> **EXTRAIT DU TEXTE**
L'intégration des Universités d'Évry et l'UVSQ plutôt que la fusion

Face à Estelle Iacona, Yves Bernard défend un modèle "fédéral". Mais, plus largement, la question est celle de la sortie de l'établissement public expérimental (EPE).

"Si l'on sort de l'EPE maintenant, cela entérine les statuts actuels de l'établissement, explique l'ancien directeur de Polytech. Or, ces statuts nous semblent déséquilibrés, le modèle ne fonctionne pas." Pourtant, la présidence a formulé, dès l'été 2023, une demande de sortie de la phase d'expérimentation, après modification de ce modèle.

Dans le projet initial des statuts, les Universités de Versailles-Saint-Quentin et Évry devaient fusionner avec Paris-Saclay, mais, finalement, la décision a été prise de les intégrer. Une différence de taille puisque l'intégration permet à ces deux acteurs de garder leur personnalité morale et juridique, autrement dit le pouvoir décisionnaire sur leur budget et leur recrutement.

"La trajectoire de fusion de l'UVSQ et Évry était écrite dans les statuts initiaux puisque l'objectif était le rapprochement institutionnel et académique des trois universités", reconnaît Estelle Iacona.

Alors que les actions académiques fusionnées ont vu le jour, notamment avec la création de diplômes communs, "nous avons estimé que le schéma institutionnel intégré était le meilleur pour consolider la fusion de nos missions fondamentales que sont la formation et la recherche", explique l'ancienne présidente.

[Données enregistrées]
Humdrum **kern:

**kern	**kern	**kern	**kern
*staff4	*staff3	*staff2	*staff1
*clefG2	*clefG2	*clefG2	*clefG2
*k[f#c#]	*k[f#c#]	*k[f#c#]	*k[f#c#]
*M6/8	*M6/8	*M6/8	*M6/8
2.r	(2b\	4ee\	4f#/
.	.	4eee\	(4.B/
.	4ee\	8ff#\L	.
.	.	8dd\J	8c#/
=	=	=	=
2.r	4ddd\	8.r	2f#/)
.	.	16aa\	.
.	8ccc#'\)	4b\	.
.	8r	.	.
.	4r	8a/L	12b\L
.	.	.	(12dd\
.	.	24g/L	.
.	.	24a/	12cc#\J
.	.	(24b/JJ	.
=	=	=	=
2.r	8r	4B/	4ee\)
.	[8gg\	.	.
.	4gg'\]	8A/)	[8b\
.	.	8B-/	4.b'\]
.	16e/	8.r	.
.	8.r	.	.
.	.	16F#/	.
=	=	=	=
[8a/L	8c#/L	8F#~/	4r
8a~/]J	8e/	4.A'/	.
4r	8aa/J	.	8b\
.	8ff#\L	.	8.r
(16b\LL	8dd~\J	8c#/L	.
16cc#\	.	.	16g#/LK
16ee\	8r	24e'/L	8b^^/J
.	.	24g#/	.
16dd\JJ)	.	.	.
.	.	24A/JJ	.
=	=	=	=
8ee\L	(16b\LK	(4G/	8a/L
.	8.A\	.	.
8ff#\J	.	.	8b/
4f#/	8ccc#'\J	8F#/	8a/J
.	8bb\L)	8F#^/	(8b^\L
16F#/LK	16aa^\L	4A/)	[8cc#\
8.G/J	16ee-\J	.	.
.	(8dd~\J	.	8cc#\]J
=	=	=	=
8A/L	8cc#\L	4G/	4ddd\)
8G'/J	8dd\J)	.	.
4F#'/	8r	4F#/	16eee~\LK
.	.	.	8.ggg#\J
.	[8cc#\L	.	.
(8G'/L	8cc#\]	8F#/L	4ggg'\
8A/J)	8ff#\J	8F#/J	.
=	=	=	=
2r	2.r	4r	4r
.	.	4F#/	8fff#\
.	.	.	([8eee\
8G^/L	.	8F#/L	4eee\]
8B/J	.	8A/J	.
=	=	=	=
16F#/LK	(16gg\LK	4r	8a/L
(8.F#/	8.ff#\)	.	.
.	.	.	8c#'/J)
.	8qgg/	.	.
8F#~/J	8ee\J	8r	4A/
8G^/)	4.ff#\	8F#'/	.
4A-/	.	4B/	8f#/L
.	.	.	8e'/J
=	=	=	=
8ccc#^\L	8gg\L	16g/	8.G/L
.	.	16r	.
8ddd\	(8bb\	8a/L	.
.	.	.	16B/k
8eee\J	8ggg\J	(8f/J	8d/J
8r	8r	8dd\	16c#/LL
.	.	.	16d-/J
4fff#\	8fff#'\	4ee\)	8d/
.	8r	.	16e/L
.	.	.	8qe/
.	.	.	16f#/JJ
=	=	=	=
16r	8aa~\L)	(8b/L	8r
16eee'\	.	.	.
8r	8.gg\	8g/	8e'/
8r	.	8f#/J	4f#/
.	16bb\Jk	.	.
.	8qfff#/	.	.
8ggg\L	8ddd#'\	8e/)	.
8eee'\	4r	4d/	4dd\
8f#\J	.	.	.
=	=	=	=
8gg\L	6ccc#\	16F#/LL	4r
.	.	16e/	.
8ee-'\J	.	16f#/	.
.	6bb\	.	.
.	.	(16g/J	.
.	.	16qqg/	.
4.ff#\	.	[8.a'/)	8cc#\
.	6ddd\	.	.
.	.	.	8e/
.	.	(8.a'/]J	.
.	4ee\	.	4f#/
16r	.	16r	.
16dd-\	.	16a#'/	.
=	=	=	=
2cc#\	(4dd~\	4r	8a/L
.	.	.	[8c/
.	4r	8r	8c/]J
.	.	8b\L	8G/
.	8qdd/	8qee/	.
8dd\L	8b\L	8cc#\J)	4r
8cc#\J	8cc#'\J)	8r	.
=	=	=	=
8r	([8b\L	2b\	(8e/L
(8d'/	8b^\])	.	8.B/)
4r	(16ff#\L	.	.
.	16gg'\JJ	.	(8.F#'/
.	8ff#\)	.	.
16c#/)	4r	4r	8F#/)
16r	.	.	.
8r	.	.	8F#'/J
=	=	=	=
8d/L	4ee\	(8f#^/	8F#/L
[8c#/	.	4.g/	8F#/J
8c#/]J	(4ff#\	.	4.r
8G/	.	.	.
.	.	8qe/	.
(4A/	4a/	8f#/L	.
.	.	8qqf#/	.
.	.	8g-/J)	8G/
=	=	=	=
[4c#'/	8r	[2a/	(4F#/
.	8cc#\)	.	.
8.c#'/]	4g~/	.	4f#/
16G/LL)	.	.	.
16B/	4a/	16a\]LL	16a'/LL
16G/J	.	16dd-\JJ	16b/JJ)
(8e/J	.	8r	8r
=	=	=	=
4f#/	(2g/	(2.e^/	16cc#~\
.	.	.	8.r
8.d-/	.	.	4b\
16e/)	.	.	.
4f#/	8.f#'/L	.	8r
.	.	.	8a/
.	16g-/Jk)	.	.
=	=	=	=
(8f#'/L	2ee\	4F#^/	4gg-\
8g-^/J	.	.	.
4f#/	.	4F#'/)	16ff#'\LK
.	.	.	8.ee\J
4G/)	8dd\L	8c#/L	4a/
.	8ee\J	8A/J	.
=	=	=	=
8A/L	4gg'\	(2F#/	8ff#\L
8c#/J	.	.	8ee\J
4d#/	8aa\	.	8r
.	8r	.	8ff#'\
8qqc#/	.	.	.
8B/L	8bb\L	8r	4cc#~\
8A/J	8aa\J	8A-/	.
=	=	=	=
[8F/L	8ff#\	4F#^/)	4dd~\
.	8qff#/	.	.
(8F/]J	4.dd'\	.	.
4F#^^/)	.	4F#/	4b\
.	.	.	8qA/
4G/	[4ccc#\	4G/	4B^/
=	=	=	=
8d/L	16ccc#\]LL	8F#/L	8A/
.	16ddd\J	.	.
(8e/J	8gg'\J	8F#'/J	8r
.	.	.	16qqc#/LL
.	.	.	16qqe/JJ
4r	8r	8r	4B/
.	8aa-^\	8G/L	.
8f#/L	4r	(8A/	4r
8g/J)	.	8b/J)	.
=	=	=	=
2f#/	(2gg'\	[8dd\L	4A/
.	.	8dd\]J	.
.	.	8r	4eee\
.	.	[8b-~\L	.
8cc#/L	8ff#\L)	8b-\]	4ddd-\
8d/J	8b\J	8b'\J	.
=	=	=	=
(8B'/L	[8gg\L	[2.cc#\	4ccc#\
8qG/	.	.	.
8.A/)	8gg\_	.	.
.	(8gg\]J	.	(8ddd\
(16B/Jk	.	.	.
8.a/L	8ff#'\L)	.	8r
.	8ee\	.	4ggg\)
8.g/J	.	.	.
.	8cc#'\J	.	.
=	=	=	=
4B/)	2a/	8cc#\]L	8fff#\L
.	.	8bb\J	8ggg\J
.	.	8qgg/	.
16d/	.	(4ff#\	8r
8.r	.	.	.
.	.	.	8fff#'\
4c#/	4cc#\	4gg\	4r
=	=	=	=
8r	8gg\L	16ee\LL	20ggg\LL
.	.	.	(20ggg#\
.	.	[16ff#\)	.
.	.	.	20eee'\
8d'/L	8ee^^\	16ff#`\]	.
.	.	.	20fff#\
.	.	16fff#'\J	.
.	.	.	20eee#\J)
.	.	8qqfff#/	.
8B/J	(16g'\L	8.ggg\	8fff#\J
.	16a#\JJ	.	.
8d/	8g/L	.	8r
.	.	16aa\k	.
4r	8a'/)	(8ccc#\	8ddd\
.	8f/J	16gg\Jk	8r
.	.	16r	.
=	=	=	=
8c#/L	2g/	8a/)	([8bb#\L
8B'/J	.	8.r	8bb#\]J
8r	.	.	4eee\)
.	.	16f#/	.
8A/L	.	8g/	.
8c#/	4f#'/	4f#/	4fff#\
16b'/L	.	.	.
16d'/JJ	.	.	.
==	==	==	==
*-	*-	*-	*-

> **CONSIGNES DE L'EXERCICE**
**a)** Énumérez toutes les universités nommées dans le texte sur l'intégration des universités d'Évry et de l'UVSQ.
**b)** Répondez aux questions suivantes à partir du texte sur l'intégration des universités d'Évry et de l'UVSQ.
(i) Depuis quand la présidence a-t-elle demandé la sortie de la phase d'expérimentation ?
(ii) Quel poste Yves Bernard occupait-il auparavant ?
(iii) Quelles missions fondamentales l'ancienne présidente cite-t-elle ?
**c)** Indiquez si chaque affirmation est conforme au texte sur l'intégration des universités d'Évry et de l'UVSQ, en répondant par oui ou par non et en citant les mots décisifs du texte.
(i) L'intégration fait perdre aux deux universités leur personnalité morale et juridique.
(ii) Yves Bernard défend un modèle fédéral.
(iii) Les statuts initiaux prévoyaient la fusion de l'UVSQ et d'Évry.

> **RÉPONSES ATTENDUES**
**a)** Université d'Évry ; Université de Versailles-Saint-Quentin (UVSQ) ; Paris-Saclay

**b)**
(i) Depuis l'été 2023.
(ii) Il était directeur de Polytech.
(iii) La formation et la recherche.

**c)**
(i) Non : « l'intégration permet à ces deux acteurs de garder leur personnalité morale et juridique ».
(ii) Oui : « Yves Bernard défend un modèle "fédéral" ».
(iii) Oui : « La trajectoire de fusion de l'UVSQ et Évry était écrite dans les statuts initiaux ».